Microsoft recently redesigned SharePoint to focus more heavily on its integrated AI features and workflows. The service is heavily used in enterprise environments to manage content and files hosted on their private network, such as HR policies, websites, and other organizational data. Now, Microsoft has announced that it is retiring a handful of SharePoint services and features.
First up, we have SharePoint Designer 2013, which is used to build and customize SharePoint sites, pages, and workflows through low-code methodologies. As part of the product"s fixed lifecycle policy, it will reach end of support on July 14, 2026, after which it will be retired in a staggered manner across all Microsoft 365 environments. It will not receive any security updates beyond this point either.
Microsoft has urged customers who still use SharePoint Designer 2013 to evaluate their existing workflows and migrate them to Power Automate as soon as possible through SharePoint Migration Tool 4.1 (SPMT). No extensions of support will be offered beyond July 14, as explained in the Message Center in MC1230891.
Next on the chopping block are InfoPath 2013 client and InfoPath Forms Services in SharePoint Online, which will be retired on July 14 too. This forms experience is considered quite legacy by today"s standards, and Microsoft already began blocking the publishing of new or updated forms from May 18, 2026. Once we arrive at the July 14 deadline, it won"t be possible to use these services at all.

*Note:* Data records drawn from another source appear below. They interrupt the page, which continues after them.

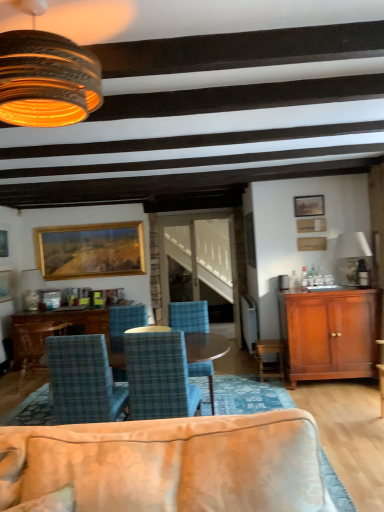
This screenshot has height=512, width=384. Find the location of `rustic wood lampshade at upper left, the 2th lamp from the back`. rustic wood lampshade at upper left, the 2th lamp from the back is located at coordinates (46, 77).

Describe the element at coordinates (46, 77) in the screenshot. Image resolution: width=384 pixels, height=512 pixels. I see `rustic wood lampshade at upper left, positioned as the 2th lamp in bottom-to-top order` at that location.

Measure the distance between gold-framed painting at left, which is the 4th picture frame in right-to-left order, and camera.

gold-framed painting at left, which is the 4th picture frame in right-to-left order, is 18.46 feet from camera.

Identify the location of blue plaid chair at center, positioned as the first chair in left-to-right order. The width and height of the screenshot is (384, 512). (34, 344).

What is the approximate height of wooden table at center?

wooden table at center is 30.45 inches in height.

What do you see at coordinates (330, 334) in the screenshot? I see `mahogany wood cabinet at right` at bounding box center [330, 334].

What is the approximate height of mahogany wood cabinet at right?

mahogany wood cabinet at right is 39.12 inches tall.

The width and height of the screenshot is (384, 512). What do you see at coordinates (201, 257) in the screenshot? I see `transparent glass door at center` at bounding box center [201, 257].

Image resolution: width=384 pixels, height=512 pixels. Find the location of `transparent glass door at center`. transparent glass door at center is located at coordinates (201, 257).

Identify the location of blue plaid chair at center, the third chair viewed from the left. This screenshot has height=512, width=384. (159, 376).

Can you confirm if mahogany wood cabinet at right is shorter than blue plaid chair at center, the third chair when ordered from right to left?

No.

Does mahogany wood cabinet at right have a greater width compared to blue plaid chair at center, which is counted as the 2th chair, starting from the front?

Indeed, mahogany wood cabinet at right has a greater width compared to blue plaid chair at center, which is counted as the 2th chair, starting from the front.

Between mahogany wood cabinet at right and blue plaid chair at center, the third chair when ordered from right to left, which one is positioned behind?

mahogany wood cabinet at right is more distant.

Between point (304, 246) and point (123, 362), which one is positioned in front?

Positioned in front is point (123, 362).

From the image's perspective, which picture frame is the 3rd one above the wooden table at center? Please provide its 2D coordinates.

[(312, 244)]

Is wooden picture frame at upper right, placed as the second picture frame when sorted from front to back, turned away from wooden table at center?

wooden picture frame at upper right, placed as the second picture frame when sorted from front to back, is not turned away from wooden table at center.

Considering the positions of points (208, 377) and (358, 258), is point (208, 377) farther from camera compared to point (358, 258)?

No.

Is blue plaid chair at center, the 1th chair in the right-to-left sequence, next to white fabric lampshade at upper right, marked as the 1th lamp in a right-to-left arrangement, and touching it?

No.

Between blue plaid chair at center, the 1th chair in the right-to-left sequence, and white fabric lampshade at upper right, marked as the second lamp in a front-to-back arrangement, which one has larger width?

blue plaid chair at center, the 1th chair in the right-to-left sequence.

Where is `the 3rd chair in front of the wooden table at center`? the 3rd chair in front of the wooden table at center is located at coordinates (83, 380).

Consider the image. From the image's perspective, is wooden table at center located above blue plaid chair at center, which is counted as the 2th chair, starting from the front?

No, from the image's perspective, wooden table at center is not above blue plaid chair at center, which is counted as the 2th chair, starting from the front.

Could you tell me if wooden table at center is turned towards blue plaid chair at center, the third chair when ordered from right to left?

Yes, wooden table at center is facing blue plaid chair at center, the third chair when ordered from right to left.

Is wooden table at center positioned beyond the bounds of blue plaid chair at center, the 3th chair viewed from the back?

Yes, wooden table at center is not within blue plaid chair at center, the 3th chair viewed from the back.

Between mahogany wood cabinet at right and blue plaid chair at center, the 1th chair in the front-to-back sequence, which one has smaller size?

Smaller between the two is blue plaid chair at center, the 1th chair in the front-to-back sequence.

Is mahogany wood cabinet at right facing away from blue plaid chair at center, the third chair viewed from the left?

No, blue plaid chair at center, the third chair viewed from the left, is not at the back of mahogany wood cabinet at right.

Is mahogany wood cabinet at right not within blue plaid chair at center, the third chair viewed from the left?

Yes.

From the image's perspective, which one is positioned lower, blue plaid chair at center, the 1th chair in the right-to-left sequence, or mahogany wood cabinet at right?

blue plaid chair at center, the 1th chair in the right-to-left sequence, from the image's perspective.

Is blue plaid chair at center, the 1th chair in the right-to-left sequence, further to camera compared to mahogany wood cabinet at right?

No, it is in front of mahogany wood cabinet at right.

Based on the photo, which of these two, blue plaid chair at center, which is the 4th chair from left to right, or mahogany wood cabinet at right, is thinner?

Thinner between the two is blue plaid chair at center, which is the 4th chair from left to right.

Can we say blue plaid chair at center, the third chair when ordered from front to back, lies outside mahogany wood cabinet at right?

Yes, blue plaid chair at center, the third chair when ordered from front to back, is outside of mahogany wood cabinet at right.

The Redmond tech giant has requested customers to transition to Microsoft Forms, Power Apps, and Power Automate to provide a more modern and intelligent solution, as documented in MC616550.
Finally, Microsoft is getting rid of Remote Event Receivers (RER) in SharePoint Online a couple of days ago as a "part of the Azure ACS retirement and ongoing modernization of the SharePoint extensibility platform." RERs leveraging Azure ACS already stopped working reliably on April 2, 2026, and those registered using Entra applications stopped functioning on July 1, 2027, too.
Microsoft has told users to migrate to SharePoint webhooks or Microsoft Graph change notifications, further explaining that:
- Applications and workflows that depend on Remote Event Receivers will no longer receive SharePoint event notifications.
- Business processes that rely on those events may stop working unless migrated.
- SharePoint webhooks and Microsoft Graph change notifications are the recommended replacement technologies.
- SharePoint webhooks are asynchronous. Solutions that depend on synchronously blocking or cancelling actions will need to be redesigned.
- There will not be an option to extend Remote Event Receivers beyond July 1, 2027.
- Microsoft currently does not provide a tenant-wide method for administrators to discover Remote Event Receiver usage. We will update [...] as soon as a discovery capability is available.
You can find additional details in MC1411726.